In an alleged attempt to circumvent U.S. patent protections, ClearCorrect scanned customers' teeth and eventually printed out the clear dental aligners in the United States. But the patented method used to create the blueprints for the corrective braces was done in Pakistan. This back-and-forth was done digitally by uploading and downloading data online. 
ClearCorrect said the importation of digital goods is a novel topic, but it is better left up to Congress.  
"Instead of the ITC unilaterally expanding its new power to try and cope with this brave new world — which I suggest is really no different from the old world — this is a matter that should be left to Congress," Michael Myers, the company's attorney, said. 
The Motion Picture Association of America and the Recording Industry Association of America have filed briefs opposing that position. They argued that most copyrighted work these days comes in the form of electronic transmissions, and the law governing the ITC was written to reflect the evolving realities of the marketplace.  
The trade commission largely echoed that Tuesday. 
"Their organic statutes are broad enough to encompass trade in its various forms, and that is our position here with respect to articles and digital goods," said Sidney Rosenzweig, an attorney for the ITC. 

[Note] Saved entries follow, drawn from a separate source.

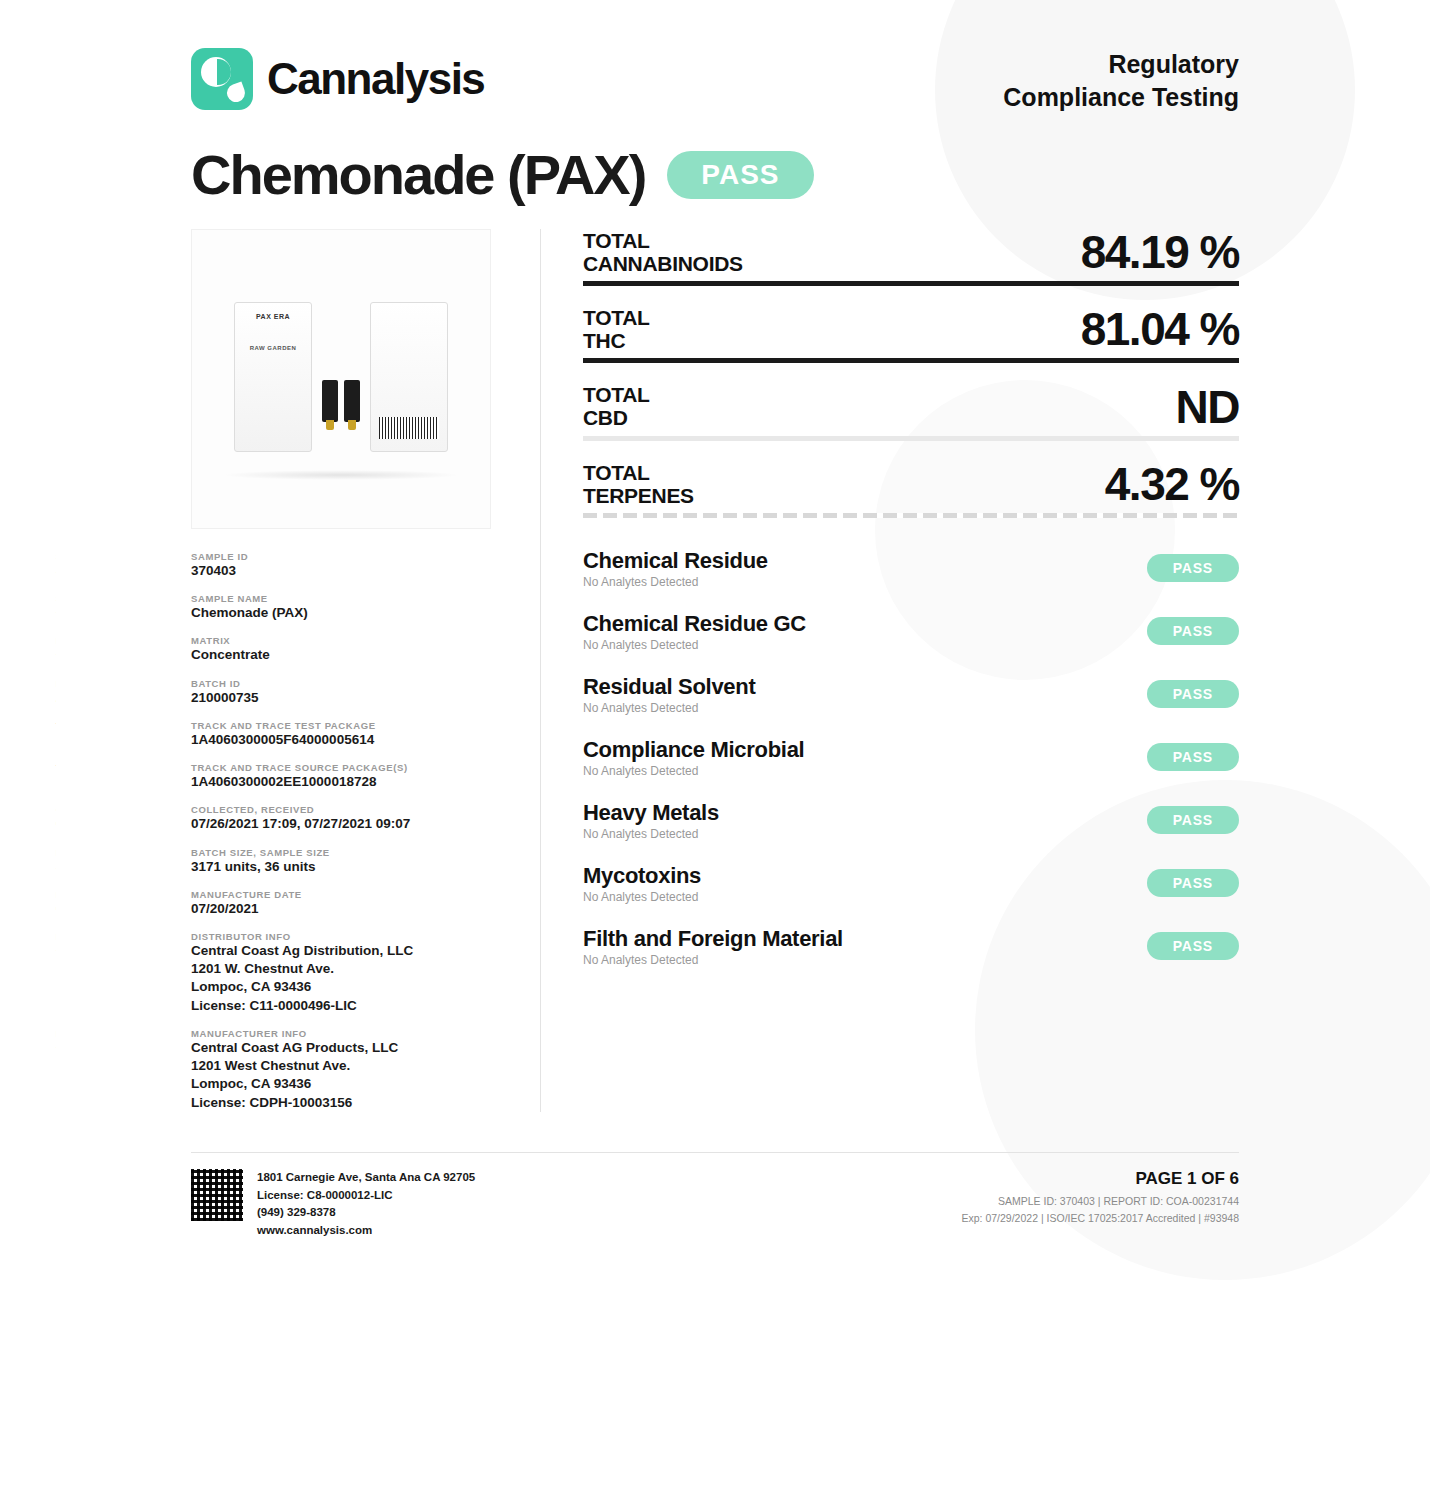Cannalysis
Regulatory
Compliance Testing
Chemonade (PAX)
PASS
Sample ID
370403
Sample Name
Chemonade (PAX)
Matrix
Concentrate
Batch ID
210000735
Track and Trace Test Package
1A4060300005F64000005614
Track and Trace Source Package(s)
1A4060300002EE1000018728
Collected, Received
07/26/2021 17:09, 07/27/2021 09:07
Batch Size, Sample Size
3171 units, 36 units
Manufacture Date
07/20/2021
Distributor Info
Central Coast Ag Distribution, LLC
1201 W. Chestnut Ave.
Lompoc, CA 93436
License: C11-0000496-LIC
Manufacturer Info
Central Coast AG Products, LLC
1201 West Chestnut Ave.
Lompoc, CA 93436
License: CDPH-10003156
TOTAL
CANNABINOIDS
84.19 %
TOTAL
THC
81.04 %
TOTAL
CBD
ND
TOTAL
TERPENES
4.32 %
Chemical Residue
No Analytes Detected
PASS
Chemical Residue GC
No Analytes Detected
PASS
Residual Solvent
No Analytes Detected
PASS
Compliance Microbial
No Analytes Detected
PASS
Heavy Metals
No Analytes Detected
PASS
Mycotoxins
No Analytes Detected
PASS
Filth and Foreign Material
No Analytes Detected
PASS
1801 Carnegie Ave, Santa Ana CA 92705
License: C8-0000012-LIC
(949) 329-8378
www.cannalysis.com
PAGE 1 OF 6
SAMPLE ID: 370403 | REPORT ID: COA-00231744
Exp: 07/29/2022 | ISO/IEC 17025:2017 Accredited | #93948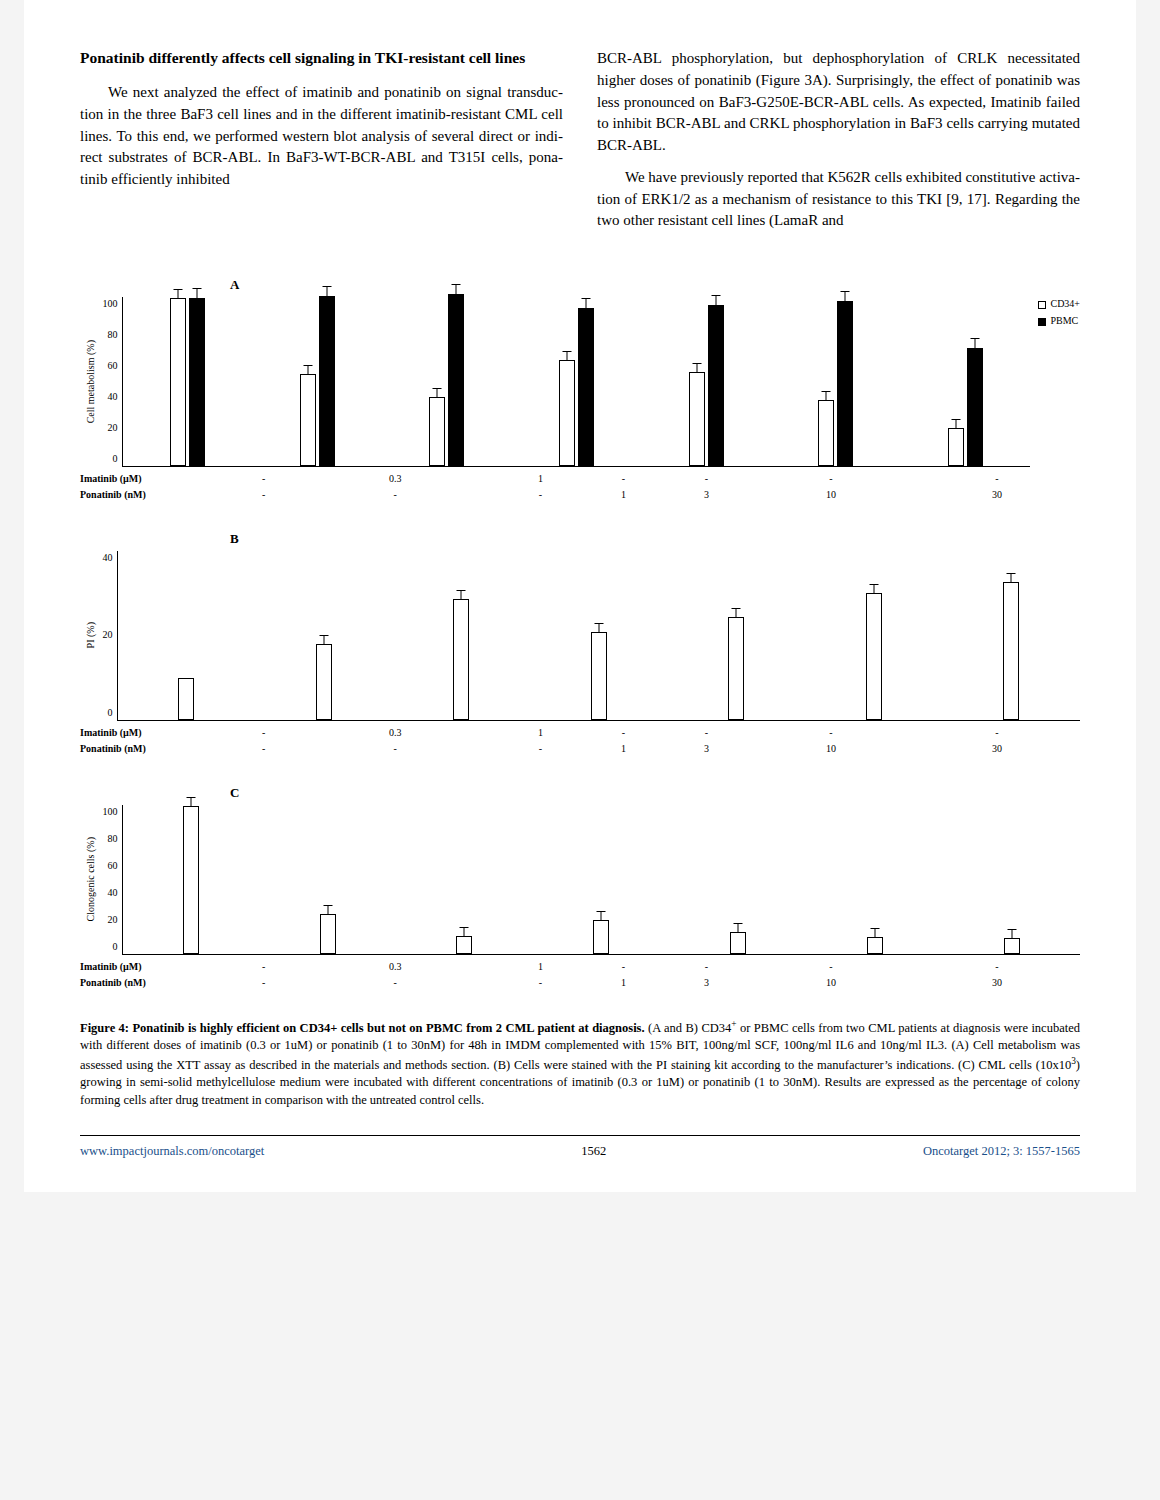Ponatinib differently affects cell signaling in TKI-resistant cell lines
We next analyzed the effect of imatinib and ponatinib on signal transduction in the three BaF3 cell lines and in the different imatinib-resistant CML cell lines. To this end, we performed western blot analysis of several direct or indirect substrates of BCR-ABL. In BaF3-WT-BCR-ABL and T315I cells, ponatinib efficiently inhibited
BCR-ABL phosphorylation, but dephosphorylation of CRLK necessitated higher doses of ponatinib (Figure 3A). Surprisingly, the effect of ponatinib was less pronounced on BaF3-G250E-BCR-ABL cells. As expected, Imatinib failed to inhibit BCR-ABL and CRKL phosphorylation in BaF3 cells carrying mutated BCR-ABL.
We have previously reported that K562R cells exhibited constitutive activation of ERK1/2 as a mechanism of resistance to this TKI [9, 17]. Regarding the two other resistant cell lines (LamaR and
A
Cell metabolism (%)
100806040200
CD34+
PBMC
| Imatinib (µM) | - | 0.3 | 1 | - | - | - | - |
| Ponatinib (nM) | - | - | - | 1 | 3 | 10 | 30 |
B
PI (%)
40200
| Imatinib (µM) | - | 0.3 | 1 | - | - | - | - |
| Ponatinib (nM) | - | - | - | 1 | 3 | 10 | 30 |
C
Clonogenic cells (%)
100806040200
| Imatinib (µM) | - | 0.3 | 1 | - | - | - | - |
| Ponatinib (nM) | - | - | - | 1 | 3 | 10 | 30 |
Figure 4: Ponatinib is highly efficient on CD34+ cells but not on PBMC from 2 CML patient at diagnosis. (A and B) CD34+ or PBMC cells from two CML patients at diagnosis were incubated with different doses of imatinib (0.3 or 1uM) or ponatinib (1 to 30nM) for 48h in IMDM complemented with 15% BIT, 100ng/ml SCF, 100ng/ml IL6 and 10ng/ml IL3. (A) Cell metabolism was assessed using the XTT assay as described in the materials and methods section. (B) Cells were stained with the PI staining kit according to the manufacturer’s indications. (C) CML cells (10x103) growing in semi-solid methylcellulose medium were incubated with different concentrations of imatinib (0.3 or 1uM) or ponatinib (1 to 30nM). Results are expressed as the percentage of colony forming cells after drug treatment in comparison with the untreated control cells.
www.impactjournals.com/oncotarget 1562 Oncotarget 2012; 3: 1557-1565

The Internet Association has worried, however, that the decision could impair the function of cloud technology, noting that data centers are scattered across the globe, and data is transferred without regard for national borders. 
Others have called on the court to clarify that "the agency cannot assert power over all international telecommunications data transmissions." They say that would create an unworkable system, which could end up requiring Internet service providers to block entire websites that contained even some infringing material.